But while the Northeast Florida congressman will tap someone to serve as the lieutenant governor on his general-election ticket, don’t expect him to abandon the political partner who has been an integral part of his success.
DeSantis said President Donald Trump, who endorsed DeSantis in the GOP primary and praised him in a series of strategic tweets, will continue to play a key role in the campaign, with another Florida visit likely before the Nov. 6 showdown with Democrat Andrew Gillum.
In an interview with reporters shortly after his primary-election victory Tuesday, DeSantis said “I imagine that he will” when asked if Trump would return to Florida for another political rally to help the GOP nominee.
It was a Trump rally on July 31 in Tampa, which happens to be the state’s largest media market, that helped propel DeSantis, a three-term congressman from Ponte Vedra Beach, past Agriculture Commissioner Adam Putnam in the primary.
Both DeSantis and Gillum, the Tallahassee mayor who was the surprise victor in the Democratic primary on Tuesday, have begun the general-election campaign by re-emphasizing their support among the parties’ most-ardent “base” voters.
It’s a sharp contrast to the traditional strategy for Florida statewide candidates who play to the base, through messaging and policy positions, in the primary but then pivot to a more centrist message in the general election.
DeSantis, who won 56.5 percent of the Republican vote in the primary, said motivating the GOP base in the general election is part of his campaign plan.
“When you’re talking about a midterm election you’ve got to turn out your core voters and I’m going to be working hard to do that, but no one can probably do that more than the president,” he said.
He reiterated the importance of Trump’s help in an interview Wednesday night with Fox News’ Sean Hannity.
“He’s the 800-pound gorilla in Republican politics.
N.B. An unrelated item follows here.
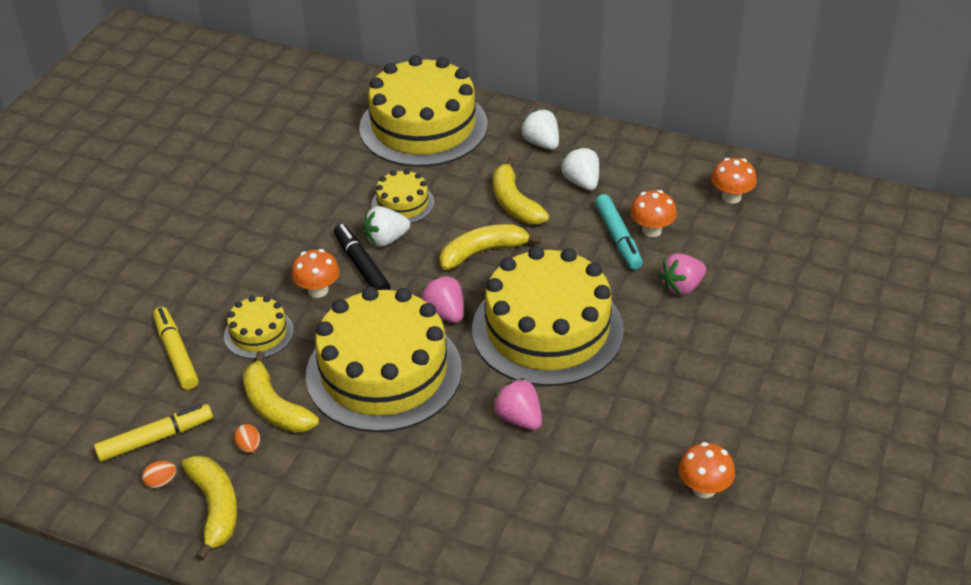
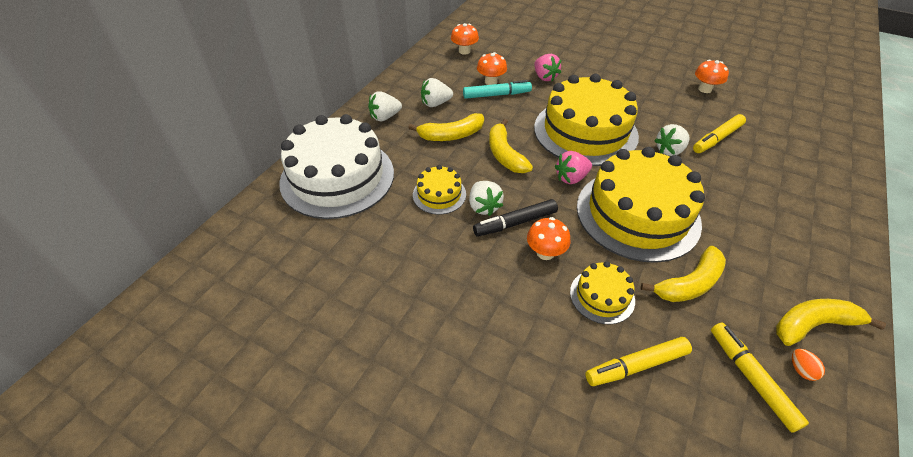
camera: 85 degrees left, 5 degrees up
orange egg [234,424,260,453] -> none
yellow cake [359,55,488,167] -> white cake [279,114,394,219]
pink strawberry [492,378,542,430] -> white strawberry [654,124,690,156]
none -> yellow marker [693,114,746,153]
There is nobody that’s even close in moving numbers,” DeSantis said.
Trump remains extremely popular among Republicans, with polls showing more than eight out of every 10 GOP voters support the president.
But the risk for DeSantis is that Trump is a polarizing figure, meaning the president’s support for the GOP candidate might also energize Gillum’s supporters.
Also, independent voters, who were not allowed to participate in Tuesday’s “closed” primaries, will be an important faction in the November election. Independents, who are the fastest growing segment of the Florida electorate, represent nearly 3.5 million voters out of the total of 13 million.
But while Trump’s support for DeSantis might offer a target for Democrats, the Republican candidate is preparing a counterattack that will tie Gillum to supporters and policy positions that energized the progressive Democratic voting base but may not be popular with the majority of voters.
DeSantis has already repeatedly hammered Gillum for calling for a 40 percent increase in the corporate tax rate to raise $1 billion for Florida schools.
“He wants to raise taxes. He wants to engage in more spending, and that is exactly what we don’t need,” DeSantis said. “I look forward to (the campaign). I think it’s going to be a great contrast and we’ll make sure we take it to him.”